To simplify the complexity of creating schemas in formats such as Avro (.avsc) or JSON-schemas, a new format has been created at STRM Privacy, called Simple Schemas. It is a YAML based format1, which allows for readability and understandability by many people in your organization.

Simple Schemas

A Simple Schema is composed of only the data fields that you require. The strmMeta section in is omitted in the Simple Schema representation, as it is translated into an Avro avsc definition for you to use when serializing data. Since Avro is well-equipped for serializing and deserializing data, there was no need to create yet another serialization format.

note

Simple Schema is a representation of your schema, it is not a serialization format.

In the quickstart Simple Schema example, you'll be guided through a hands-on interaction that shows the technical details when using Simple Schemas.

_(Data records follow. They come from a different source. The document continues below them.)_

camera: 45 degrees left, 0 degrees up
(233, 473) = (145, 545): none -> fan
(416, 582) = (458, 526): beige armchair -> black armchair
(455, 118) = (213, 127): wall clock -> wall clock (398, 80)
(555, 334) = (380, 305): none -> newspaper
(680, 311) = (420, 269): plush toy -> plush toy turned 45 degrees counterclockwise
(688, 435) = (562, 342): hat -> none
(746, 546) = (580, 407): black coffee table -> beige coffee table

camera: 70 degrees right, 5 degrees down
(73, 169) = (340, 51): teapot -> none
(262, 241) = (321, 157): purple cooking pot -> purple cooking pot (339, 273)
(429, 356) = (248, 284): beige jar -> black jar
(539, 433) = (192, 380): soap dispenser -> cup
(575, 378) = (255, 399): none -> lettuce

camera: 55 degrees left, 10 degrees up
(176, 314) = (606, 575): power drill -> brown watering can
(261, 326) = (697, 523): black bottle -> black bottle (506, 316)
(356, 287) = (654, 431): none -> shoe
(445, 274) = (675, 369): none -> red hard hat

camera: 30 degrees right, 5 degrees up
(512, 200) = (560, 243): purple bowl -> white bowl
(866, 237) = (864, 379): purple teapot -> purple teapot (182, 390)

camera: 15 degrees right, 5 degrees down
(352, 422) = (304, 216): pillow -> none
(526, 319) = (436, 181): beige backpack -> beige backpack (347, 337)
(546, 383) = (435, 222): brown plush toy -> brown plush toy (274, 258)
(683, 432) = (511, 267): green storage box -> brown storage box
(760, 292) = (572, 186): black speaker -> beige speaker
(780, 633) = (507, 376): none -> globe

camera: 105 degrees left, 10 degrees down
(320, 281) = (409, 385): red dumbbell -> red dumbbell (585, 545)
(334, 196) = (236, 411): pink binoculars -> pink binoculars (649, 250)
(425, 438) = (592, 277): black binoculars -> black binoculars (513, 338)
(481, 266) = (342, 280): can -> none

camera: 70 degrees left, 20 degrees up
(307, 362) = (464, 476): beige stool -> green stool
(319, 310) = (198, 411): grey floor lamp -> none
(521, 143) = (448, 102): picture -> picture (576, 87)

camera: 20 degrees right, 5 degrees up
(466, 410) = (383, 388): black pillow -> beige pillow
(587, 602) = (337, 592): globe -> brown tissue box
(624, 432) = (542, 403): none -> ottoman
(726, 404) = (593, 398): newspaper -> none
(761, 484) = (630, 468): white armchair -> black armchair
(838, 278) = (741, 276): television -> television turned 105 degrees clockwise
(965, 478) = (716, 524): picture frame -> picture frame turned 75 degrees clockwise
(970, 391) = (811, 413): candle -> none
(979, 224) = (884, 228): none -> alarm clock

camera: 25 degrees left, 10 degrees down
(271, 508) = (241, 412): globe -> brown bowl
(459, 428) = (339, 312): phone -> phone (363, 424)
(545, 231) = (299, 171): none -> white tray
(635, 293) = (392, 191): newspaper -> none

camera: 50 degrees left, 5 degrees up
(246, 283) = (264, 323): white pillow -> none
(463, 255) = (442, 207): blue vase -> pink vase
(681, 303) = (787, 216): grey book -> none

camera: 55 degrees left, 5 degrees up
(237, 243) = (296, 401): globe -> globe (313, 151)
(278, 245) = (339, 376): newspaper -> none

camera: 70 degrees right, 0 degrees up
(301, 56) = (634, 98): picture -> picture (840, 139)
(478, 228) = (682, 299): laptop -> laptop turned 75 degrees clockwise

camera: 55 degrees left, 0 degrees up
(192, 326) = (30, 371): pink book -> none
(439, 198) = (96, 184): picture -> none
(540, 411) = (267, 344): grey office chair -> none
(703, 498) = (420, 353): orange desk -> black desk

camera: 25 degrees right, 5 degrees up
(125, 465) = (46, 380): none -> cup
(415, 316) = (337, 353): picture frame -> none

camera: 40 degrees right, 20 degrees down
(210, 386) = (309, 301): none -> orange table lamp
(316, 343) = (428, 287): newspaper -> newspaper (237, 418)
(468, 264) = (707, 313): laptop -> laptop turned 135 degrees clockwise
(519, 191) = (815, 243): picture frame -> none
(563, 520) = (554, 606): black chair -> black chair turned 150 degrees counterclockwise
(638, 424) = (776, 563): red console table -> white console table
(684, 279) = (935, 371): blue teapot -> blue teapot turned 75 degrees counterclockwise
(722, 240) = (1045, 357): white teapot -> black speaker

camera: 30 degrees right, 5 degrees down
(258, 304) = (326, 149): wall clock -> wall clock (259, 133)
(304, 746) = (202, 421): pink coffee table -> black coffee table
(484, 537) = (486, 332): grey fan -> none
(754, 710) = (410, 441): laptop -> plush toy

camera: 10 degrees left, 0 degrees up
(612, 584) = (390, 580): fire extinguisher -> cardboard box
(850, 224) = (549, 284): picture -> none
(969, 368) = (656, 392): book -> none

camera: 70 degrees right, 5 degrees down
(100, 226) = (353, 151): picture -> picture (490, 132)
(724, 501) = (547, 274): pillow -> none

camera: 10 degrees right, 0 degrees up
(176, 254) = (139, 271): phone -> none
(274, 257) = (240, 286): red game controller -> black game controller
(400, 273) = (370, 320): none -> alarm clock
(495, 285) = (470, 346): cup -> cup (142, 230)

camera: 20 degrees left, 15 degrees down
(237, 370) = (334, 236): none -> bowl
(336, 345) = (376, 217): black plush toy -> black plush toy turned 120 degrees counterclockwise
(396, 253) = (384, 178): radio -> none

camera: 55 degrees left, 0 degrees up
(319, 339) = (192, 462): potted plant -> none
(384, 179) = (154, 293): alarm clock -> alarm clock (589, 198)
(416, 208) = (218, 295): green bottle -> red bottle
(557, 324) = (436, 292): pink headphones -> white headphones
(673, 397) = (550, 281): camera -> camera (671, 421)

A simple schema defines a list of nodes. Each node is an entity with the following attributes:

  • name
    required
    that you can use to access the entity.
  • avro_name
    optional
    conforms to the naming rules for Avro. Is derived from name unless it was explicitly set. Only use if you need to override the Avro name; as this needs to be an Avro compatible name, this needs to be correct.
  • type
    required
    an integer, string, float or a node
  • repeated
    optional
    defines whether the field can occur more than once (i.e. is a list). Defaults to false.
  • required
    optional
    defines whether the sender must fill in this field value. Defaults to false.
  • doc
    optional
    documents the purpose of the field.
  • nodes
    optional
    holds child-nodes for nested data structure. This is only valid when the type is NODE

An example of a simple schema:

name: Clicks
nodes:
- name: SessionId
type: STRING
doc: the string value that connects events to a single sequence
required: true
repeated: false
- name: User Name
type: STRING
doc: we use a data contract to define that this is private
- name: url
type: STRING
doc: the URL of the current page
- name: mouse positions
repeated: true
type: NODE
nodes:
- name: x
type: INTEGER
- name: "y"
type: INTEGER
caution

YAML allows for many variations to indicate the boolean value true. The reason "y" is quoted in the example above, is since YAML otherwise would resolve y to true.

1 the shortcomings and challenges of YAML are well-known, though readability and simplicity was the major motivation to use YAML for Simple Schemas.